[[ EXERCISE PASSAGE open ]]

Among graveyard fillers, Cathartic Reunion, Corpse Churn and even Macabre Waltz are being used to find additional copies of these creature (by drawing or rebuying them) all while potentially dumping even more Bridges and Vengevines in the graveyard. If the deck takes off, I would also recommend looking at Driven//Despair out of the sideboard, which can lead to complete blowouts.
Skred Dragons / Prison Red
Sarkhan, Fireblood has already found a home in no fewer than two modern archetypes: Skred Red and Prison (Free Win) Red. In the former, Sarkhan is used to power out Thunderbreak Regent and Glorybringer, with (weirdly) Stormbreath Dragon as a curve topper. The list below actually won a Modern SCG Classic on 7/22, so there must be something to it!
As for the prison deck, the card has only appeared as a two-of so far, and seems to be used primarily as a draw engine and a late-game win condition via the ultimate. Price wise, Sarkhan, Fireblood has already jumped back and maintained $20 for about a week: depending on if/how it performs at the PT (whether in Standard Five-color Dragons or in Modern Skred Red), the card could see a secondary spike.

[[ EXERCISE PASSAGE closed ]]

### DIRECTIONS
A – According to the Modern deck passage, at what price has Sarkhan, Fireblood held for about a week?
B – Repeat the Modern deck passage starting at "Skred Dragons /" and ending at "a secondary spike.".

[[ RECORDED DATA open ]]

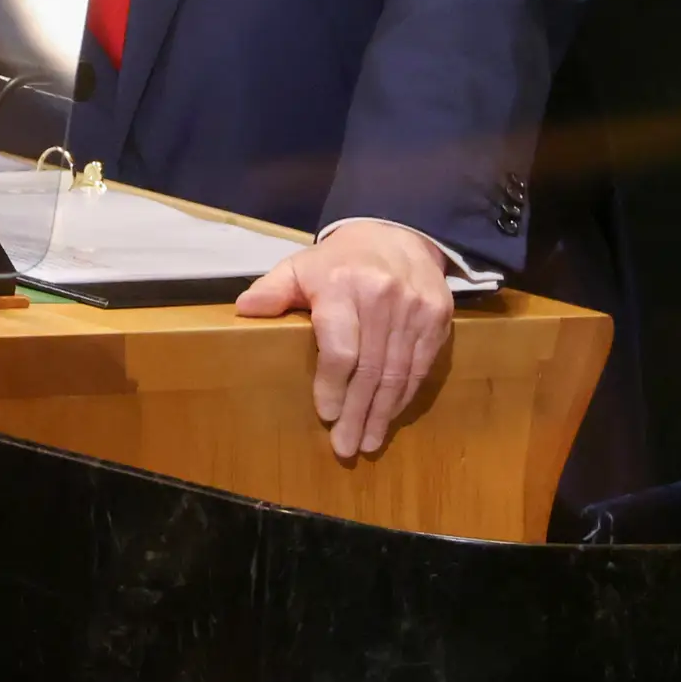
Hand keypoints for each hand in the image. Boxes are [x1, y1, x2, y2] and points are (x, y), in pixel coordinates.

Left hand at [237, 220, 453, 460]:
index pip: (341, 349)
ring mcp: (414, 308)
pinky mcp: (437, 317)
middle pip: (370, 369)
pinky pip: (420, 366)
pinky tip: (390, 416)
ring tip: (367, 442)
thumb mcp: (300, 267)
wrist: (396, 233)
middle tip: (346, 448)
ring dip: (382, 414)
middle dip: (357, 414)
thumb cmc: (339, 262)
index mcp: (341, 286)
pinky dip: (404, 396)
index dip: (333, 386)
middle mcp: (382, 297)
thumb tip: (243, 309)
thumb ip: (273, 290)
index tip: (326, 415)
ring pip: (398, 373)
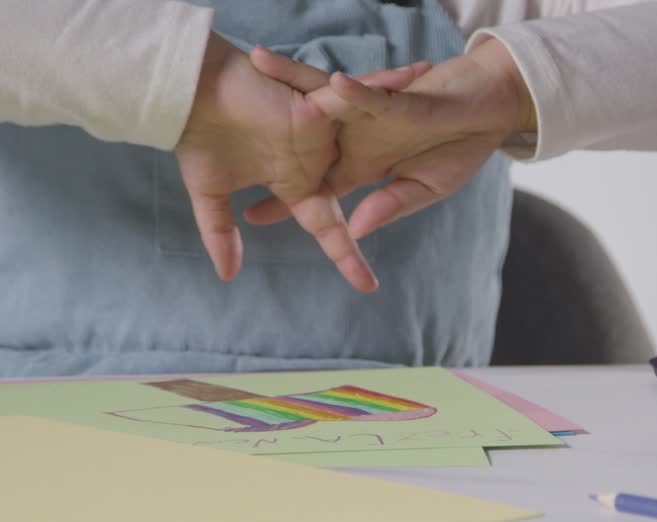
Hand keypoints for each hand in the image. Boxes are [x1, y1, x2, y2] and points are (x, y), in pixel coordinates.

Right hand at [174, 34, 424, 290]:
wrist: (185, 92)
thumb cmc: (198, 138)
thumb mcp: (211, 193)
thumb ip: (220, 232)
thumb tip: (227, 274)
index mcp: (297, 183)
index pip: (330, 227)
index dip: (348, 256)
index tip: (367, 286)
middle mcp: (316, 158)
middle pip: (365, 179)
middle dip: (401, 185)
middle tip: (438, 178)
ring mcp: (321, 129)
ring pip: (373, 133)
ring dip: (408, 125)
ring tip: (450, 124)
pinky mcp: (318, 101)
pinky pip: (359, 93)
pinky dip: (383, 87)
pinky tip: (412, 79)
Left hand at [245, 39, 535, 238]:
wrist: (488, 112)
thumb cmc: (460, 151)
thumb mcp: (427, 188)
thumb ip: (391, 205)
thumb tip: (356, 230)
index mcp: (363, 167)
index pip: (317, 187)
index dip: (286, 202)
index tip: (250, 216)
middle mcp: (356, 137)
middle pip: (304, 137)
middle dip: (268, 130)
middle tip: (225, 120)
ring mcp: (369, 113)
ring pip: (322, 96)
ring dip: (292, 78)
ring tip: (257, 60)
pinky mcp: (391, 95)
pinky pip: (367, 91)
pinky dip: (352, 88)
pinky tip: (333, 83)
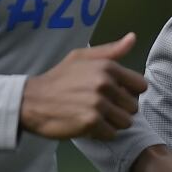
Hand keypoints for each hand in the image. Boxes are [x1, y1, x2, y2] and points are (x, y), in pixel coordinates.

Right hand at [20, 32, 147, 139]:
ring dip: (112, 123)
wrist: (31, 100)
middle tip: (101, 108)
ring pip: (125, 122)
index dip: (130, 92)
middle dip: (120, 110)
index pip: (141, 86)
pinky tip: (88, 125)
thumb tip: (133, 37)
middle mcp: (105, 84)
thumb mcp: (82, 57)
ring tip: (95, 116)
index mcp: (107, 67)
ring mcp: (98, 103)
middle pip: (133, 106)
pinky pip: (111, 134)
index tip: (115, 95)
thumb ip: (110, 51)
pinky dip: (102, 134)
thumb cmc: (58, 78)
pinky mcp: (90, 122)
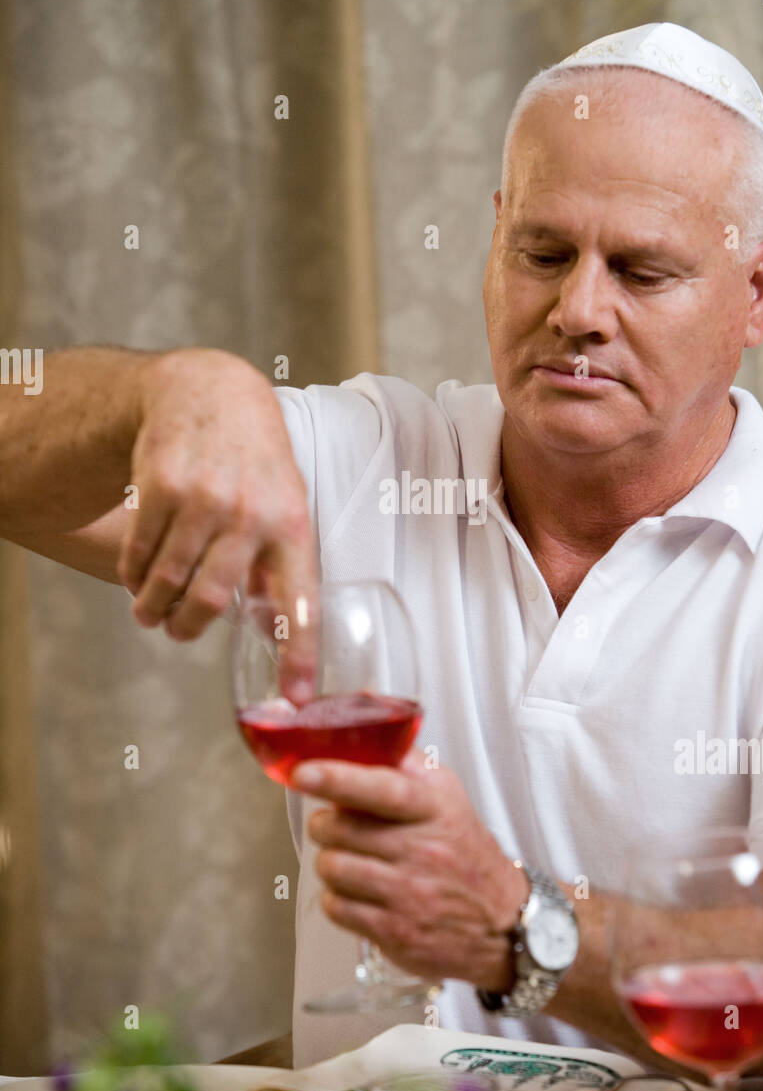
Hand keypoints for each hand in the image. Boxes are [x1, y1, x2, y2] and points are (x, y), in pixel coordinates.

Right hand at [118, 349, 316, 643]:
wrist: (210, 392)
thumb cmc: (256, 460)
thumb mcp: (286, 503)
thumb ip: (280, 564)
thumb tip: (277, 631)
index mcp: (291, 526)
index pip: (300, 601)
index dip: (298, 653)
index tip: (293, 698)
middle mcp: (250, 514)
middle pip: (210, 599)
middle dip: (186, 627)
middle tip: (177, 631)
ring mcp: (204, 499)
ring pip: (168, 580)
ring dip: (153, 607)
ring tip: (151, 612)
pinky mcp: (162, 485)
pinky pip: (139, 552)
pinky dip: (133, 574)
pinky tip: (137, 575)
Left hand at [294, 747, 527, 988]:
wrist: (502, 922)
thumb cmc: (464, 852)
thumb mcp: (447, 796)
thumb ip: (406, 762)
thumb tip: (368, 720)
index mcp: (433, 809)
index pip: (382, 787)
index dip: (338, 778)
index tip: (304, 772)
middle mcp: (421, 850)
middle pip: (339, 829)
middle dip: (327, 825)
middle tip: (339, 827)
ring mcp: (407, 893)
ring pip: (331, 867)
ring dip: (332, 862)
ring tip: (353, 861)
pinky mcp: (394, 931)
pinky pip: (335, 907)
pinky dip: (338, 899)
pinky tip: (359, 893)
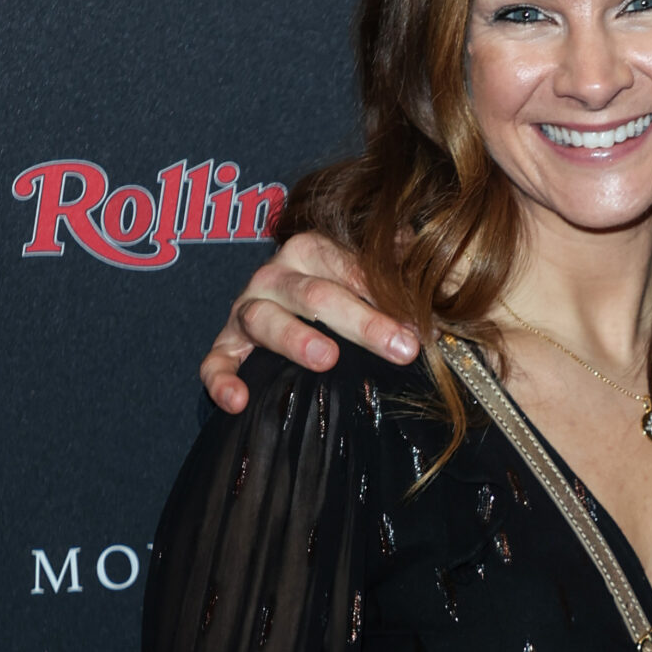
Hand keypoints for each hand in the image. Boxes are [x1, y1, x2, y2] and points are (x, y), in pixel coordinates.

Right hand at [199, 230, 419, 414]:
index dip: (389, 295)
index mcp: (314, 250)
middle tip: (402, 347)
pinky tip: (238, 401)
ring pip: (265, 319)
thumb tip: (436, 261)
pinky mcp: (226, 345)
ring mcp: (247, 310)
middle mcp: (277, 275)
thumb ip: (400, 270)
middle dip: (362, 322)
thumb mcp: (374, 279)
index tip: (425, 327)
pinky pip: (215, 362)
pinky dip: (221, 380)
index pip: (351, 267)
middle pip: (316, 294)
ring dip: (295, 339)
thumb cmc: (344, 299)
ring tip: (327, 359)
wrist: (291, 313)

[[ RECORDED DATA closed ]]

### RESPONSES FOR EACH TASK
A – $20

B –
Skred Dragons / Prison Red
Sarkhan, Fireblood has already found a home in no fewer than two modern archetypes: Skred Red and Prison (Free Win) Red. In the former, Sarkhan is used to power out Thunderbreak Regent and Glorybringer, with (weirdly) Stormbreath Dragon as a curve topper. The list below actually won a Modern SCG Classic on 7/22, so there must be something to it!
As for the prison deck, the card has only appeared as a two-of so far, and seems to be used primarily as a draw engine and a late-game win condition via the ultimate. Price wise, Sarkhan, Fireblood has already jumped back and maintained $20 for about a week: depending on if/how it performs at the PT (whether in Standard Five-color Dragons or in Modern Skred Red), the card could see a secondary spike.